What the exercise asks
Line by line, repeat the material below exactly and skip the images.

(Beginning of Supplied information)

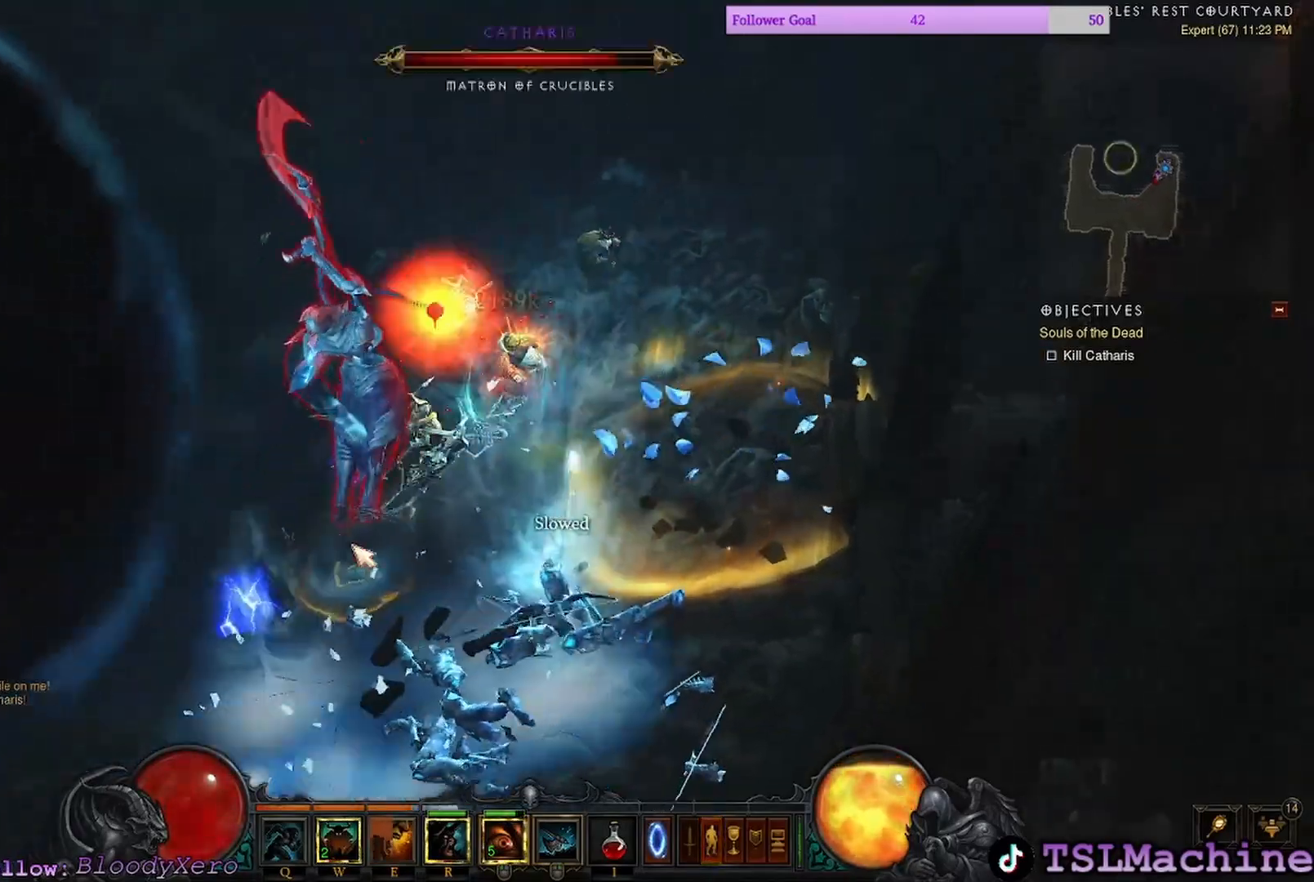
{"keys": [], "mouse": ["left"]}
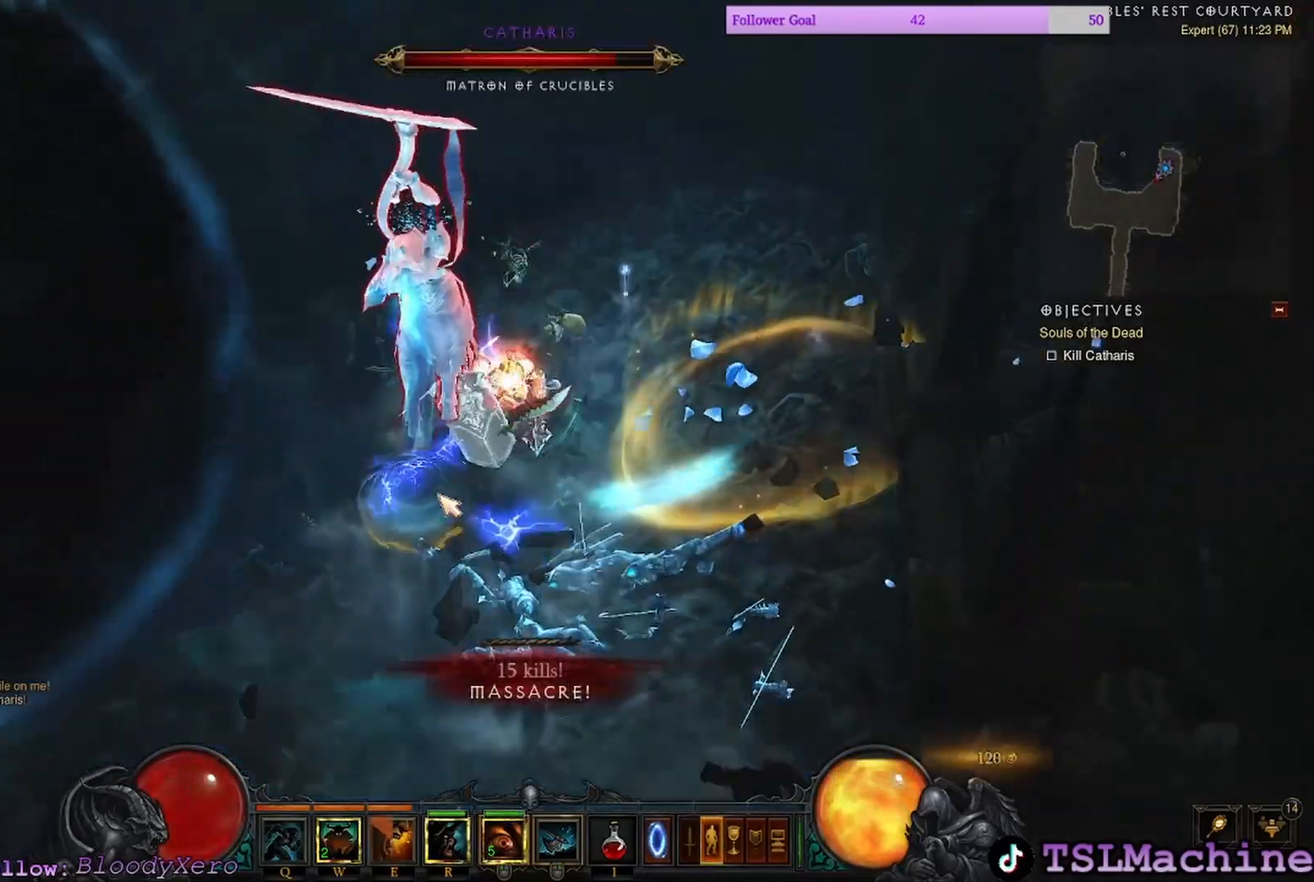
{"keys": [], "mouse": ["left"], "events": []}
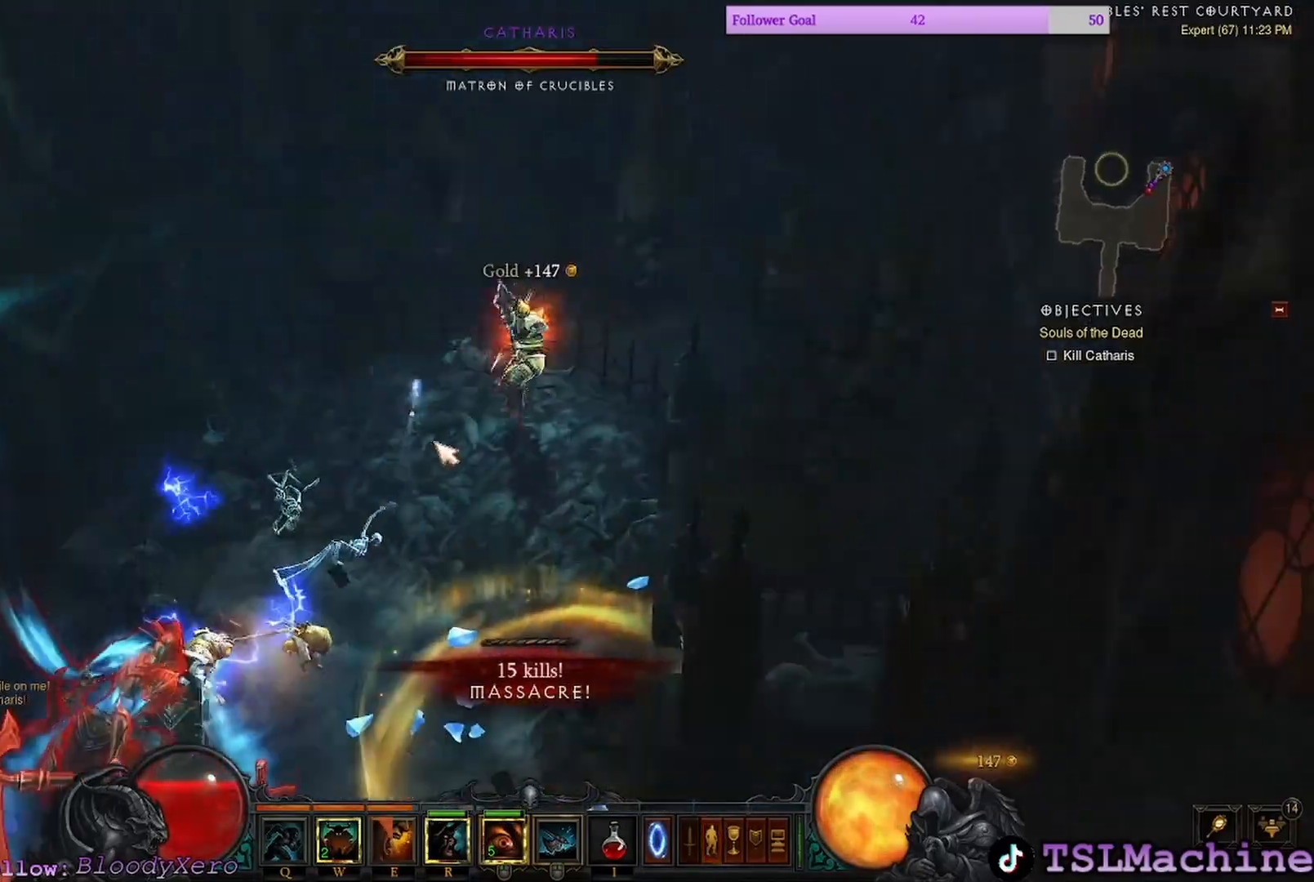
{"keys": [], "mouse": ["left"], "events": []}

(End of Supplied information)

Problem solution
{"keys": [], "mouse": ["left"]}
{"keys": [], "mouse": ["left"], "events": []}
{"keys": [], "mouse": ["left"], "events": []}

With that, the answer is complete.